A Bug Or Something >?...

Reply Your Opinions...


----------



## Deleted User (Feb 17, 2010)

I dont see that in my browser, it ends at View NFO


----------



## Deleted User (Feb 17, 2010)

So It's An Advertisement ?


----------



## ProtoKun7 (Feb 17, 2010)

If it was an advert, it wouldn't show when you're logged in...not there now anyway.


----------



## Deleted User (Feb 17, 2010)

Dont know, were you signed in when view it?
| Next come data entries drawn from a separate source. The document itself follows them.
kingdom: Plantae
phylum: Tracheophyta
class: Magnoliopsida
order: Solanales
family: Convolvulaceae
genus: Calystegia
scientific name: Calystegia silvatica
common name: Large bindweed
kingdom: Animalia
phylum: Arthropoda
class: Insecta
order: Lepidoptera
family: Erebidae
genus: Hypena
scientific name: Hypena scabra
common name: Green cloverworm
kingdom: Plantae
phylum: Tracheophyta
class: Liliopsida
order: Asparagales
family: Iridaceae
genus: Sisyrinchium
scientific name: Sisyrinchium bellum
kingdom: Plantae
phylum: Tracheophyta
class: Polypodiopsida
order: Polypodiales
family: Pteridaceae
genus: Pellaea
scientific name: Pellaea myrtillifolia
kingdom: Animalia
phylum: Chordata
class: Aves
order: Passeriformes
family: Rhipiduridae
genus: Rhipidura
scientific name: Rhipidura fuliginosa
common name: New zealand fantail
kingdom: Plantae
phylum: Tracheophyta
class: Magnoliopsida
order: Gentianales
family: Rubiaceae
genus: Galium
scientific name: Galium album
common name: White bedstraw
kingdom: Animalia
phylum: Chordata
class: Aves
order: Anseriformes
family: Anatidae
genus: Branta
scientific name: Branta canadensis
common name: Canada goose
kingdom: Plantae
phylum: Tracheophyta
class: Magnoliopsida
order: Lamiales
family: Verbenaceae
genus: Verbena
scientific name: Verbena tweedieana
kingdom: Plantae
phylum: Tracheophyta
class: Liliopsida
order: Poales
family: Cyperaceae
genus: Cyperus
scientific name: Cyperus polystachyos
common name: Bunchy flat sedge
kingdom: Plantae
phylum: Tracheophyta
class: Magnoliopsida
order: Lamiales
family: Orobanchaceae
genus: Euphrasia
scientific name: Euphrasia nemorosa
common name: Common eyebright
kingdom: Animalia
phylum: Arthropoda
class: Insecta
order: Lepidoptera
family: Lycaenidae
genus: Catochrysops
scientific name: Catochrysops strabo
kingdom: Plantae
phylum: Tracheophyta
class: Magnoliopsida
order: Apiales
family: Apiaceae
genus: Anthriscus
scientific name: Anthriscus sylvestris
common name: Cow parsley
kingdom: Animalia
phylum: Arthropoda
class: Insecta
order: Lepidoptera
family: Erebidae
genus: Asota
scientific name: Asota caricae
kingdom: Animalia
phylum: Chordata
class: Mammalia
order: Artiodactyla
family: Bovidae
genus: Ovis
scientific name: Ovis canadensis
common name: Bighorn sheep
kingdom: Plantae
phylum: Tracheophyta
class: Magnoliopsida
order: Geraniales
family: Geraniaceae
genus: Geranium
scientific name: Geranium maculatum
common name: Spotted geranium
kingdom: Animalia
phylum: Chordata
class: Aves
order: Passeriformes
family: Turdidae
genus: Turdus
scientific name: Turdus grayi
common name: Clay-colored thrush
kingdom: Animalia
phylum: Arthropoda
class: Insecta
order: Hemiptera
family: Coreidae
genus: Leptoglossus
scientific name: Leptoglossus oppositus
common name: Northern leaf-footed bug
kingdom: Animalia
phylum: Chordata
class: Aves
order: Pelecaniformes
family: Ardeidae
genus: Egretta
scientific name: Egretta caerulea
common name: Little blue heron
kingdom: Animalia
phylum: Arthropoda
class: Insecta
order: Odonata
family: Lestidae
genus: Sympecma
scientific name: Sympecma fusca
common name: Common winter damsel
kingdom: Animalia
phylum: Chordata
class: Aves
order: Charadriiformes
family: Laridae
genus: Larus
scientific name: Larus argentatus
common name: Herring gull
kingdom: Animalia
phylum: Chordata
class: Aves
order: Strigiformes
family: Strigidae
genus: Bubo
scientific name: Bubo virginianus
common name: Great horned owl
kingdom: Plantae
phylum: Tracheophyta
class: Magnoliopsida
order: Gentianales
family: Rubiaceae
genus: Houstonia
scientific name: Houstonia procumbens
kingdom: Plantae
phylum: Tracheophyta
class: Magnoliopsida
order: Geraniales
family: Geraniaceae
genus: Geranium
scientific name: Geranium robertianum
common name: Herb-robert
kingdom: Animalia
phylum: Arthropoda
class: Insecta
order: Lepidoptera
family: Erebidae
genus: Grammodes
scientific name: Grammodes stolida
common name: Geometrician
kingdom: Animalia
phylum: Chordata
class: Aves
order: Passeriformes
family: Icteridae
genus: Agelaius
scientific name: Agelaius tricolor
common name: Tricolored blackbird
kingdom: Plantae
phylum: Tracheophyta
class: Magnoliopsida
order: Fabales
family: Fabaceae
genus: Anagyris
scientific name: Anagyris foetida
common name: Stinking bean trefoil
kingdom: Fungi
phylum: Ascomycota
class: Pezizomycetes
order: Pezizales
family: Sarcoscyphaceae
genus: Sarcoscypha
Edit: Saw it when i logged out, it is there and is under more games.


----------



## Bladexdsl (Feb 17, 2010)

i don't see it either


----------



## Deleted User (Feb 17, 2010)

After I Signed In I just Saw It !


----------



## EyeZ (Feb 17, 2010)

Download this.....hmm, depends on what they are referring to "this" is, i can't see it being the rom


----------



## Deleted User (Feb 17, 2010)

I think 'this' = rom

coz' its on the top of the boxart...


----------



## Deleted-119707 (Feb 17, 2010)

i just logged out and i saw it. its just advertisements.


----------



## Deleted User (Feb 17, 2010)

oh...yeah i didnt know that haha

BTW
thnx for the replies...


----------



## Costello (Feb 17, 2010)

Point made, just an ad that displays for guests.


----------